Who's playing: The Stone Roses, Pet Shop Boys, Sakanaction, Denki Groove, Perfume, Steve Aoki, Justice, Klaxons, Breakbot, Fear, and Loathing in Las Vegas
August 8 | Makuhari Messe & QVC Marine Field, Mihama-ku, Chiba
¥9,800 adv

This Friday night warm-up party for Summer Sonic actually looks like the more appealing proposition, mixing nostalgia acts (The Stone Roses, Pet Shop Boys) with some more trend-savvy selections – plus enough surefire-draw local artists to ensure that it's actually well attended. Event details

Wire13



Who's playing: Giorgio Moroder, Josh Wink, Sven Vath, Slam, Len Faki, Ken Ishii, Hell, Matias Aguayo, 2000 and One, Westbam
September 14 | Yokohama Arena, Kohoku-ku, Yokohama
¥11,500 adv

Techno DJ and Denki Groove member Takkyu Ishino held his first Wire all-nighter back in 1999, taking inspiration from Germany's long-running Mayday parties. Held in the humungous expanse of Yokohama Arena, it's the largest indoor party in Japan, with visuals and décor to match. Plenty to keep thrill-seekers happy, but serious techno heads would do better to skip this and go to Labyrinth instead (see above).

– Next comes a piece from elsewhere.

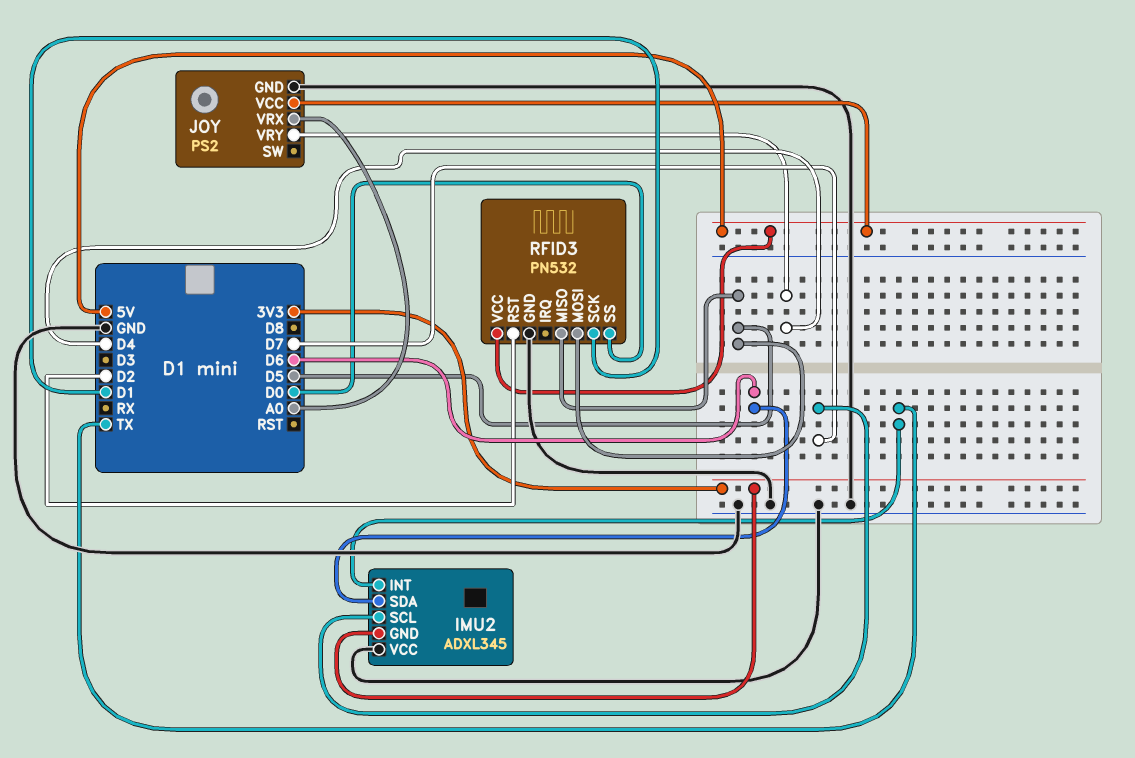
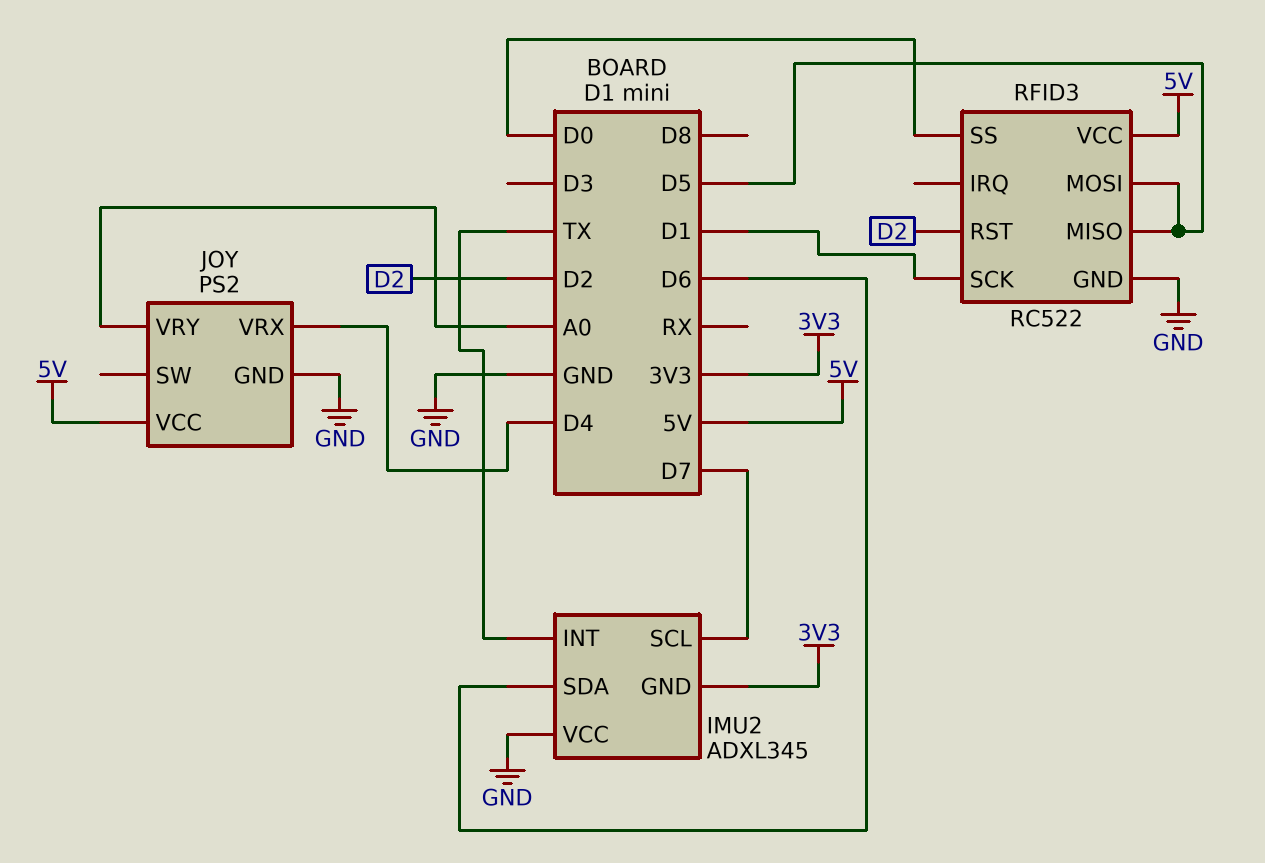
JOY pin VRX: A0 -> D4
JOY pin VRY: D4 -> A0
RFID3: PN532 -> RC522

Event details

Baycamp 2013



Who's playing: The Birthday, Zazen Boys, Eastern Youth, Dragon Ash, Husking Bee, [Champagne], The Telephones, Group_inou, Frontier Backyard, Kaisoku Tokyo
September 7 | Higashi Ohgishima Park, Kawasaki, Kanagawa
¥6,900 adv, under 18s ¥4,900 adv

After getting off to a promising start in 2011, this bayside all-nighter has significantly upgraded its lineup – with the unfortunate effect that it's increasingly indistinguishable from every other summer music fest. Head to Higashi Ohgishima East Park, in the heart of Kawasaki's industrial area, to catch sets by big-name guitar bands plus a few younger, hungrier acts. Event details

By James Hadfield
Please note: All information is correct at the time of writing but is subject to change without notice.